### [Exercise details]
Please continue the abstract about the California Current System from the point where it stops.

UC San Diego
Seasonal and Interannual Variability of the California Current System: Glider Observations and a Numerical State Estimate
- Author(s): Zaba, Katherine Dorothy
- Advisor(s): Rudnick, Daniel
- et al.
The California Current System (CCS) is an ecologically and economically important coastal upwelling zone. Large-scale climate variability, like El Niño Southern Oscillation (ENSO), modulates the regional fluctuations of physical and biological properties in the CCS. This dissertation work makes use of an observational dataset from autonomous underwater gliders and model output from an ocean state estimate to characterize seasonal cycles and local interannual responses to climate variability. The California Underwater Glider Network (CUGN) was established in 2006 to obtain sustained observations of the southern CCS. For over ten years, Spray gliders have continuously measured subsurface physical and biological variables along three cross-shore sections. Data from the CUGN were processed into a gridded climatology. They were also assimilated by a general circulation model to produce the California State Estimate (CASE) for 2007-2017, which is constrained by governing physics and observations.

### [Raw data]

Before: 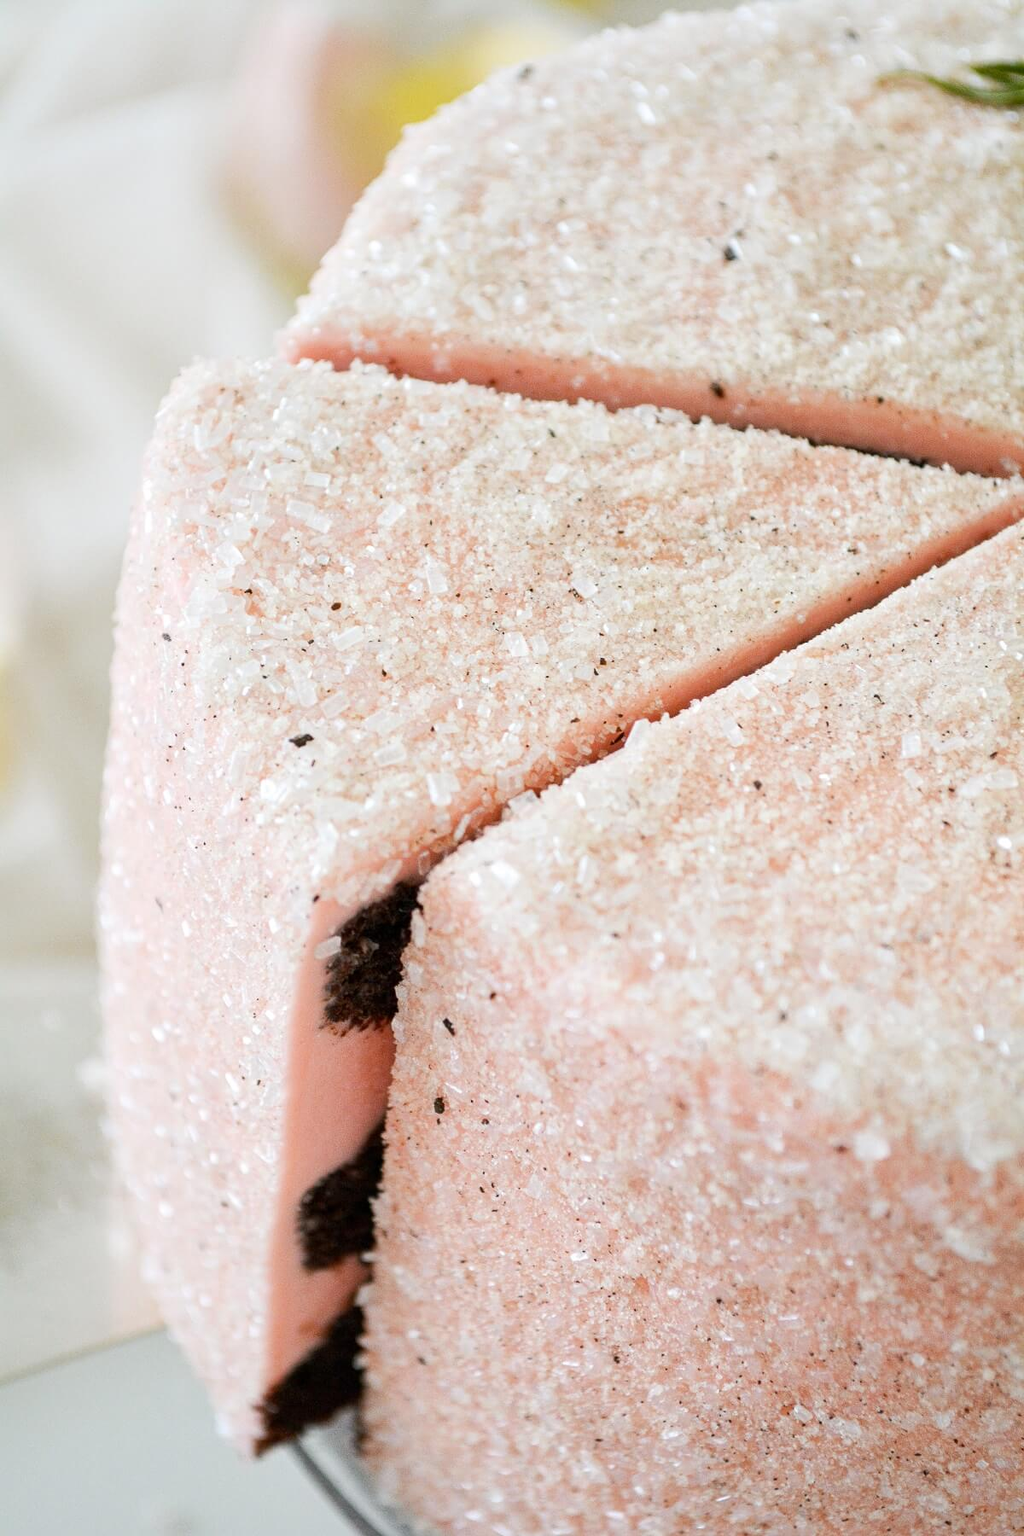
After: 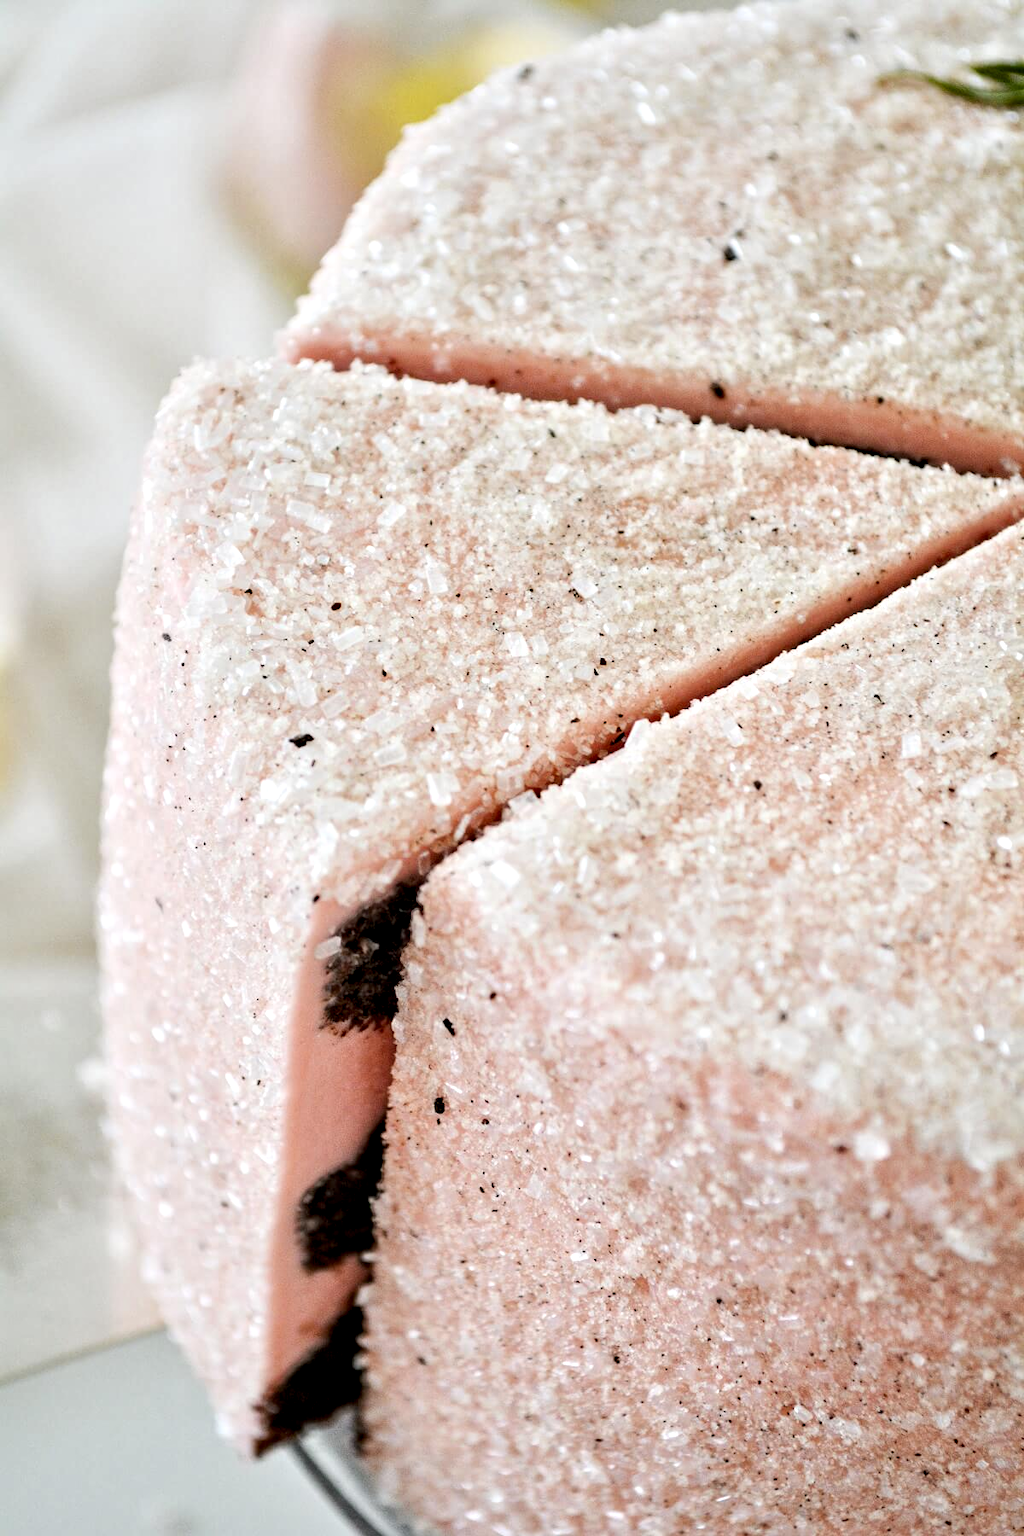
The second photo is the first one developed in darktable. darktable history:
rotate and perspective: crop left 0, crop top 0
contrast equalizer: y [[0.511, 0.558, 0.631, 0.632, 0.559, 0.512], [0.5 ×6], [0.5 ×6], [0 ×6], [0 ×6]]
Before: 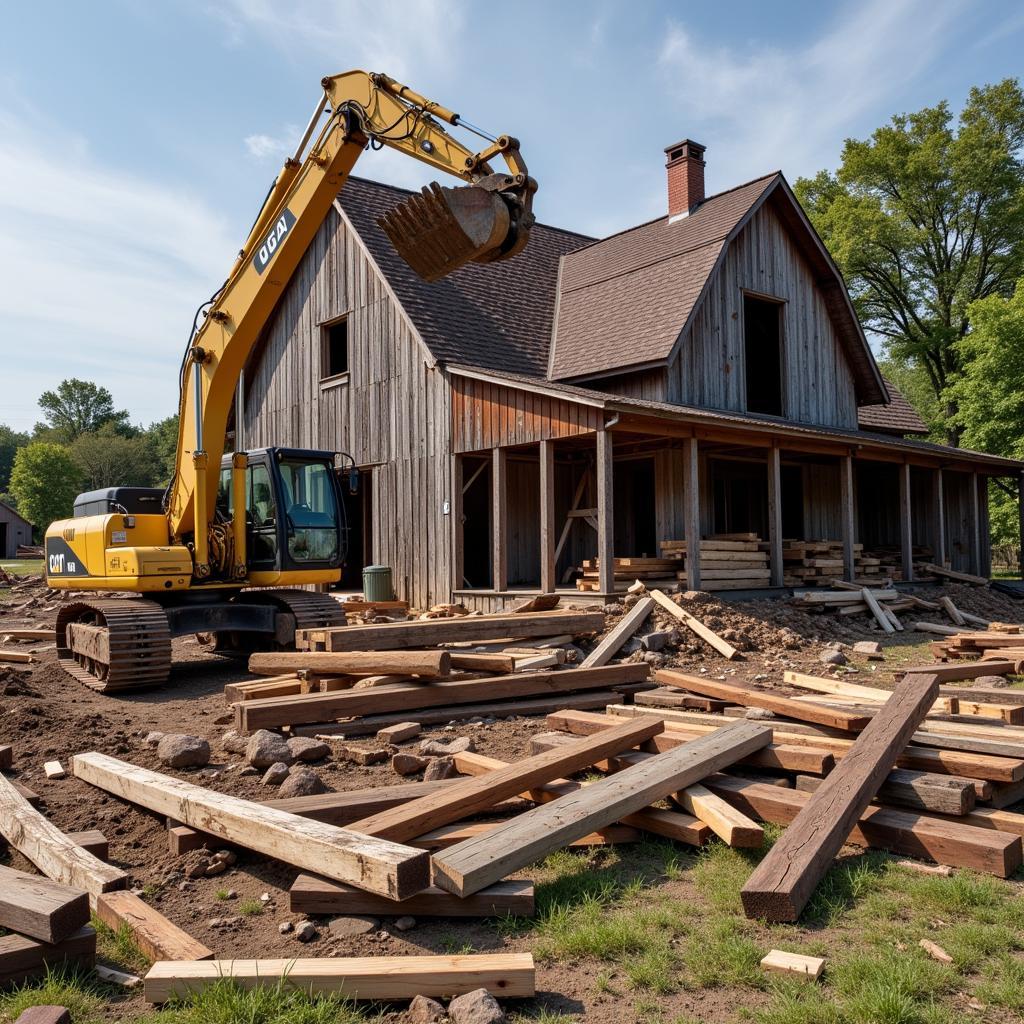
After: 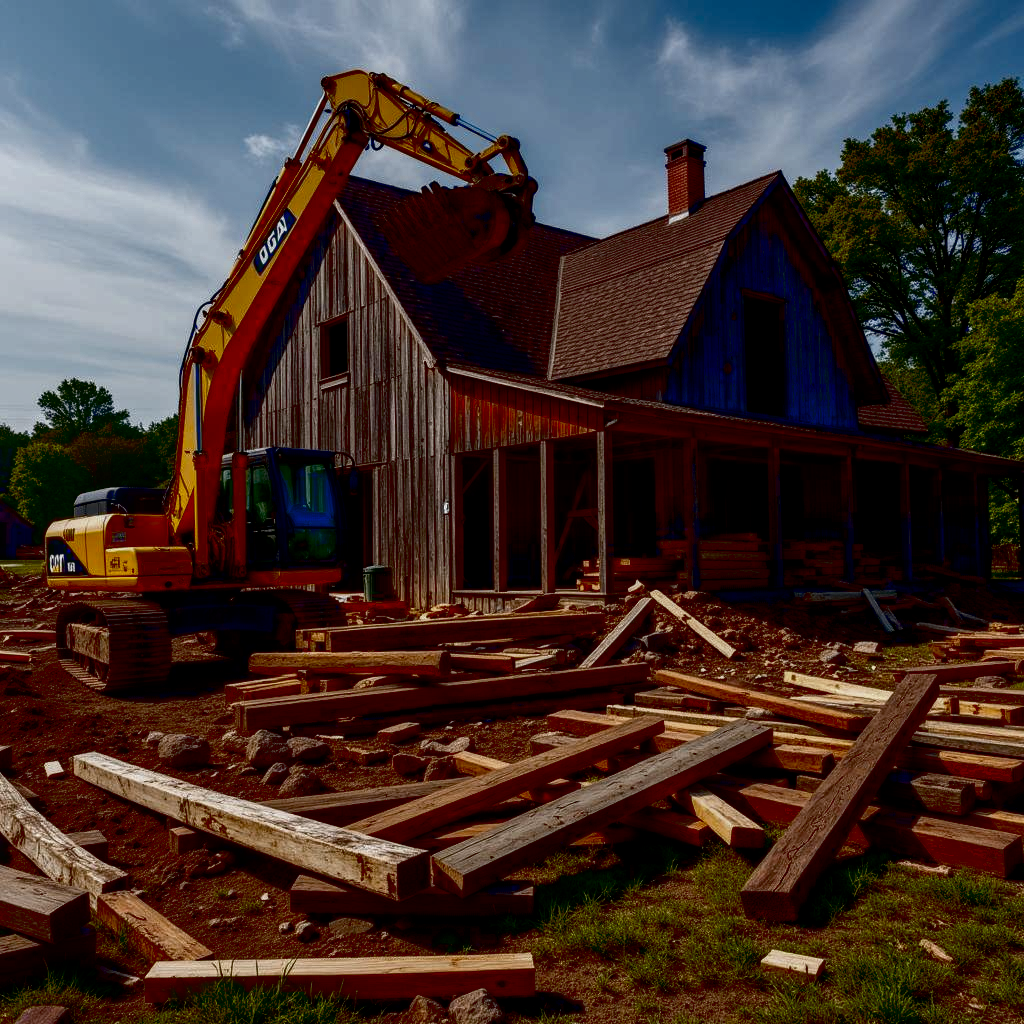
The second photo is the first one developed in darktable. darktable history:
contrast brightness saturation: brightness -0.52
exposure: black level correction 0.1, exposure -0.092 EV, compensate highlight preservation false
local contrast: on, module defaults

### [Exercise result]
Together the CUGN climatology and CASE are applied to study physical variability within the CCS. The observations are used to characterize spatiotemporally-varying anomalies and the model to provide a hypothesis of the physical forcings that caused them. The focus is on seasonal to interannual timescales, paying special attention to the prolonged period of anomalously warm upper ocean temperatures during 2014-16, which included the 2014-15 marine heat wave (MHW) and the 2015-16 El Niño. As observed by the CUGN, the MHW manifested locally as a shallow, highly-stratified, surface-intensified warm pool co-occurring with downwelling anomalies. During the El Niño year, CUGN observations show the persistence of warm and downwelling anomalies throughout the CCS and even a strengthening and deepening of the anomalies in some locations, like the Southern California Bight. A positive isopycnal salinity anomaly is observed at the turn of the year 2015-2016 and interpreted to represent anomalous advection from the south. The CASE model output is rigorously assessed relative to the CUGN climatology and shown to realistically reproduce the observed mean state, annual cycles, and interannual variability, including the temperature, downwelling, and isopycnal salinity anomalies. Volume and heat budgets are calculated from CASE, quantifying the contributions of anomalous air-sea heat flux, horizontal advection, vertical advection, and mixing towards circulation and heat content changes during 2014-2016. The budgets show that multiple mechanisms played a role in forcing the anomalies, though at different times and locations within the CCS region.